[Saved entries]
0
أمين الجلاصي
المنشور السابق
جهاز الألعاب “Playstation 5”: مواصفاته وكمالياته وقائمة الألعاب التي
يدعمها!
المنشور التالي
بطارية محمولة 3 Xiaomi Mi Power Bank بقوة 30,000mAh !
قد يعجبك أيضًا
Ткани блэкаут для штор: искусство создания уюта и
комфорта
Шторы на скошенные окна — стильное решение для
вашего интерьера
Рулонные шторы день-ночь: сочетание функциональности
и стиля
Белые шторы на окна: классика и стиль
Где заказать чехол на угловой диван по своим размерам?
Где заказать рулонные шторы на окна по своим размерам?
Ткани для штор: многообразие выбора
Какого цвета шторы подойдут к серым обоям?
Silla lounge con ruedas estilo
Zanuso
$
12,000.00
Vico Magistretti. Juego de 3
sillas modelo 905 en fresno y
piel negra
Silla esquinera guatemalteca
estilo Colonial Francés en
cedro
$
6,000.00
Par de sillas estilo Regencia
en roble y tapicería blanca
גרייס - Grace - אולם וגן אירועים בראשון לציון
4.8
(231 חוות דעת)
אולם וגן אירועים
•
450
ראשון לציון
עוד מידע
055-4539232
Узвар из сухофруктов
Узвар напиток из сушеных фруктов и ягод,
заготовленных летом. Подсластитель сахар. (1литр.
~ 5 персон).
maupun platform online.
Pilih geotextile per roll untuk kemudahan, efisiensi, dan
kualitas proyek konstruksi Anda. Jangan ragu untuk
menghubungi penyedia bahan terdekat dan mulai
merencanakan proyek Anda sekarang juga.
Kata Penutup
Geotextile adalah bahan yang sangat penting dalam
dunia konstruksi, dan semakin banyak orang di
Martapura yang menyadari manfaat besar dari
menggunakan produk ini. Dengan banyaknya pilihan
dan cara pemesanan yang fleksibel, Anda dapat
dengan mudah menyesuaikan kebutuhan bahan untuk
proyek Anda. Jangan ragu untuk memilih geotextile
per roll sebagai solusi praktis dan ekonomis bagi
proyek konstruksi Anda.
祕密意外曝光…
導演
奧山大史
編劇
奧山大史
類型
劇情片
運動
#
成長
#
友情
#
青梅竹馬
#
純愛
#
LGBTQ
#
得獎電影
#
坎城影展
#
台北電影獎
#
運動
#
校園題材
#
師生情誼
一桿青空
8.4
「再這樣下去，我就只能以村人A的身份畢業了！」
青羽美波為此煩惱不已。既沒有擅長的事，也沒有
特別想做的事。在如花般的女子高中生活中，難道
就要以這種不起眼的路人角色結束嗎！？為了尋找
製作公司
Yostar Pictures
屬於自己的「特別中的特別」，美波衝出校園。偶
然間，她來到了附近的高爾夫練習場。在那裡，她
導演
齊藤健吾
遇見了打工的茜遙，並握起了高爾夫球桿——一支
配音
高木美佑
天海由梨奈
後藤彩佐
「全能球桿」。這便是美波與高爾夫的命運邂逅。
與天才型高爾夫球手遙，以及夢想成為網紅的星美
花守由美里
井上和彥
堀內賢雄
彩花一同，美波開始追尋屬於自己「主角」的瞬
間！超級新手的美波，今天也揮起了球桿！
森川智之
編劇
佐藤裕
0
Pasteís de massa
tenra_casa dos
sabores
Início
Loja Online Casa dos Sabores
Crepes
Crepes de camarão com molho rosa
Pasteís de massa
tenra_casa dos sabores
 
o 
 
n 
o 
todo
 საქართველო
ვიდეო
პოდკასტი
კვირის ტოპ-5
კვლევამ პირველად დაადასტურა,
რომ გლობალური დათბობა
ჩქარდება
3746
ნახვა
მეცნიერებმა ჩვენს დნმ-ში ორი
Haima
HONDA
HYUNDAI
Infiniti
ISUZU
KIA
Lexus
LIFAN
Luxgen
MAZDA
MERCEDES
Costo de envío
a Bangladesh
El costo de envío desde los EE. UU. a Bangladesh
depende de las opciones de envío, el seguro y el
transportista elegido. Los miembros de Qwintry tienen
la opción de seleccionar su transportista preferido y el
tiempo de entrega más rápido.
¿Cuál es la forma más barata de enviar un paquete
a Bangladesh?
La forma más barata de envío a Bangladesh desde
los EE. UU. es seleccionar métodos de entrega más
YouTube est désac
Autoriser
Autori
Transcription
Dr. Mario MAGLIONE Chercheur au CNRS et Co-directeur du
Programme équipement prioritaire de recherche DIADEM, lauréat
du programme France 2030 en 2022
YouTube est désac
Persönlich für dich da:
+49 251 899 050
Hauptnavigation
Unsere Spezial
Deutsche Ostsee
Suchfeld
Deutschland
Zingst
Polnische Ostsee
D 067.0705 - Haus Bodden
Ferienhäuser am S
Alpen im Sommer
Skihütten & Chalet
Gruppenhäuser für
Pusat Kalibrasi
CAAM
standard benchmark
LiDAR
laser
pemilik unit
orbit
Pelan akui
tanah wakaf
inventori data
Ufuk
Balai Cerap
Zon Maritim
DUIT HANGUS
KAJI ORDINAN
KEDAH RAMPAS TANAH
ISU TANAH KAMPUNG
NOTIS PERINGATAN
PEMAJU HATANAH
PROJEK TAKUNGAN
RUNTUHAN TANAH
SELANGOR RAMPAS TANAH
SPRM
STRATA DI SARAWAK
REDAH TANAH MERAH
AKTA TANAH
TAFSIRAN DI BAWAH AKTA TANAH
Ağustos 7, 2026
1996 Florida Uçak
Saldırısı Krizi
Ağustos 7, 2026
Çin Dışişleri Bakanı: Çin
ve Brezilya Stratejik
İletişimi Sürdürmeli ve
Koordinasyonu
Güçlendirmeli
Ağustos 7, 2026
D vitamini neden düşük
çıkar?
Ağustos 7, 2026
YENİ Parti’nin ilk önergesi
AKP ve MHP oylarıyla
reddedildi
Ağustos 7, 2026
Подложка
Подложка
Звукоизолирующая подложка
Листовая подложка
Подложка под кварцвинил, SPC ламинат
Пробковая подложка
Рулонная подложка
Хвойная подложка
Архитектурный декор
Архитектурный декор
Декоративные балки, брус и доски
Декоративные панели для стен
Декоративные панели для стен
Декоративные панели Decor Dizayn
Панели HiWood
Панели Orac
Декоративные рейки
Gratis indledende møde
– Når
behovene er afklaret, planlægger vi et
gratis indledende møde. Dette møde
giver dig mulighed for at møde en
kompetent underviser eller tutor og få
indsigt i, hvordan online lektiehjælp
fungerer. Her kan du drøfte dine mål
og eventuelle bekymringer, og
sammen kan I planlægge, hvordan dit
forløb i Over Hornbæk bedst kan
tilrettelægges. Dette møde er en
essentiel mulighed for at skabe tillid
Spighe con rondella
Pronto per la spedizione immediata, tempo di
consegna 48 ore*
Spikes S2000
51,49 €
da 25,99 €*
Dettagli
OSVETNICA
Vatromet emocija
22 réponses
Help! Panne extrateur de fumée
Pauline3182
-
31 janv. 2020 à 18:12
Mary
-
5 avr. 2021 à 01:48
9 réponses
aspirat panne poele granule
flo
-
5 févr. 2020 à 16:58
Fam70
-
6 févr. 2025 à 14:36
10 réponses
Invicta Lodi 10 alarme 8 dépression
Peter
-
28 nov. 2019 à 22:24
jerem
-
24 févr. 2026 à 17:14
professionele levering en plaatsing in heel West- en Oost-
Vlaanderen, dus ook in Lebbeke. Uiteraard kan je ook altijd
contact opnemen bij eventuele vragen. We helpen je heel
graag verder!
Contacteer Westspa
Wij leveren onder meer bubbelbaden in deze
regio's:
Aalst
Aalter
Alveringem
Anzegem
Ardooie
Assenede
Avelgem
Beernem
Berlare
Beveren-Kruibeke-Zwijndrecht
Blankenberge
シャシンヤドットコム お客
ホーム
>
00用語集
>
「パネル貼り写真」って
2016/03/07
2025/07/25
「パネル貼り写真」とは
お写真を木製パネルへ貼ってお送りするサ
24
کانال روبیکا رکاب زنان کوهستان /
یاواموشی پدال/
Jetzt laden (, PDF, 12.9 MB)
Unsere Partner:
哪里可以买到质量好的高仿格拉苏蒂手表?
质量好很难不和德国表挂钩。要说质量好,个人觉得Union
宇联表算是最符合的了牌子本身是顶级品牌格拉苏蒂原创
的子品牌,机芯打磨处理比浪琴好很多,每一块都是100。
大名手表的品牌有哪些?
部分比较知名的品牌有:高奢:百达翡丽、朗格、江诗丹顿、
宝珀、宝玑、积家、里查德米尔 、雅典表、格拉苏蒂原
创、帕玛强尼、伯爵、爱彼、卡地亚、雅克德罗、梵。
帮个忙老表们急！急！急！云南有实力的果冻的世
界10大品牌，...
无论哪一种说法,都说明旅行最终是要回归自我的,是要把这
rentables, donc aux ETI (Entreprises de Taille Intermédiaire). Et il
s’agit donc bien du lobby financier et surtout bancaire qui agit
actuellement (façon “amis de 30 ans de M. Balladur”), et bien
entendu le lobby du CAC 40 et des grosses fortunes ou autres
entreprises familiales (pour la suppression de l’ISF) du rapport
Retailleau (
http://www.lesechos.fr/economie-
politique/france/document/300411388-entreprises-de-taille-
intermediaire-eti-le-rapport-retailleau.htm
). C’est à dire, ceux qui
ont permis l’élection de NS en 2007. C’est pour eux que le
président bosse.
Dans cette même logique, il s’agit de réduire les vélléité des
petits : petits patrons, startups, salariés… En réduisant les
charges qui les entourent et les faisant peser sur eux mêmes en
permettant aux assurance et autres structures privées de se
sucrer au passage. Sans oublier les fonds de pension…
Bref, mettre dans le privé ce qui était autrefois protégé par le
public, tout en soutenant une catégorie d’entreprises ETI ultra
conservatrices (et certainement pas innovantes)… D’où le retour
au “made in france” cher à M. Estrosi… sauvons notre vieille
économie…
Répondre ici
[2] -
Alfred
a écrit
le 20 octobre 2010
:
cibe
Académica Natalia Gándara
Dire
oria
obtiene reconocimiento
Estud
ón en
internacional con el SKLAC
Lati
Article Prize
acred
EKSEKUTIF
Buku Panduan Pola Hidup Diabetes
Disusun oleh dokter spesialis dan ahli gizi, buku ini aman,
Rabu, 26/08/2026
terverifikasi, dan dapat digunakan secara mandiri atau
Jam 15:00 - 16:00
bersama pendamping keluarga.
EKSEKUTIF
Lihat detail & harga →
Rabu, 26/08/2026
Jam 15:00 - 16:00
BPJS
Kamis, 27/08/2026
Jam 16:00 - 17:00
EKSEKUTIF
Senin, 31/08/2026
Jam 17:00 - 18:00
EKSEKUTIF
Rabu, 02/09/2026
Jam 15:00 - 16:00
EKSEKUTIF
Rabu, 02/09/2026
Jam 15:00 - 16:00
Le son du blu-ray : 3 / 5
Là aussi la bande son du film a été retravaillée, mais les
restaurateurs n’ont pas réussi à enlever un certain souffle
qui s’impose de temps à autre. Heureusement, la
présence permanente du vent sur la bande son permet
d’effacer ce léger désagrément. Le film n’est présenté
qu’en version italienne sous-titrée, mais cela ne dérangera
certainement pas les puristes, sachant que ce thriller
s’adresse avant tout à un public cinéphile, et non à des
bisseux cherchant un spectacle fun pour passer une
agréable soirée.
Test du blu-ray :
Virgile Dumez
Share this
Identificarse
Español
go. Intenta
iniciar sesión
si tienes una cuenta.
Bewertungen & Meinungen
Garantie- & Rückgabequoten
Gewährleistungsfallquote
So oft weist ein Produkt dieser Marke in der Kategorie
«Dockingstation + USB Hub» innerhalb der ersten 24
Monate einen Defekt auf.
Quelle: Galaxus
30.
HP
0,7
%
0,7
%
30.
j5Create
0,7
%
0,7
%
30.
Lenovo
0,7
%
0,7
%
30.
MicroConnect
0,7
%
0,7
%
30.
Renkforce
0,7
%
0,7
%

*Description of the task*. Return, without any alteration, everything from the first line of the entries down to and including the line that contains "menghubungi penyedia bahan terdekat dan mulai".

*Answer box*.
0
أمين الجلاصي
المنشور السابق
جهاز الألعاب “Playstation 5”: مواصفاته وكمالياته وقائمة الألعاب التي
يدعمها!
المنشور التالي
بطارية محمولة 3 Xiaomi Mi Power Bank بقوة 30,000mAh !
قد يعجبك أيضًا
Ткани блэкаут для штор: искусство создания уюта и
комфорта
Шторы на скошенные окна — стильное решение для
вашего интерьера
Рулонные шторы день-ночь: сочетание функциональности
и стиля
Белые шторы на окна: классика и стиль
Где заказать чехол на угловой диван по своим размерам?
Где заказать рулонные шторы на окна по своим размерам?
Ткани для штор: многообразие выбора
Какого цвета шторы подойдут к серым обоям?
Silla lounge con ruedas estilo
Zanuso
$
12,000.00
Vico Magistretti. Juego de 3
sillas modelo 905 en fresno y
piel negra
Silla esquinera guatemalteca
estilo Colonial Francés en
cedro
$
6,000.00
Par de sillas estilo Regencia
en roble y tapicería blanca
גרייס - Grace - אולם וגן אירועים בראשון לציון
4.8
(231 חוות דעת)
אולם וגן אירועים
•
450
ראשון לציון
עוד מידע
055-4539232
Узвар из сухофруктов
Узвар напиток из сушеных фруктов и ягод,
заготовленных летом. Подсластитель сахар. (1литр.
~ 5 персон).
maupun platform online.
Pilih geotextile per roll untuk kemudahan, efisiensi, dan
kualitas proyek konstruksi Anda. Jangan ragu untuk
menghubungi penyedia bahan terdekat dan mulai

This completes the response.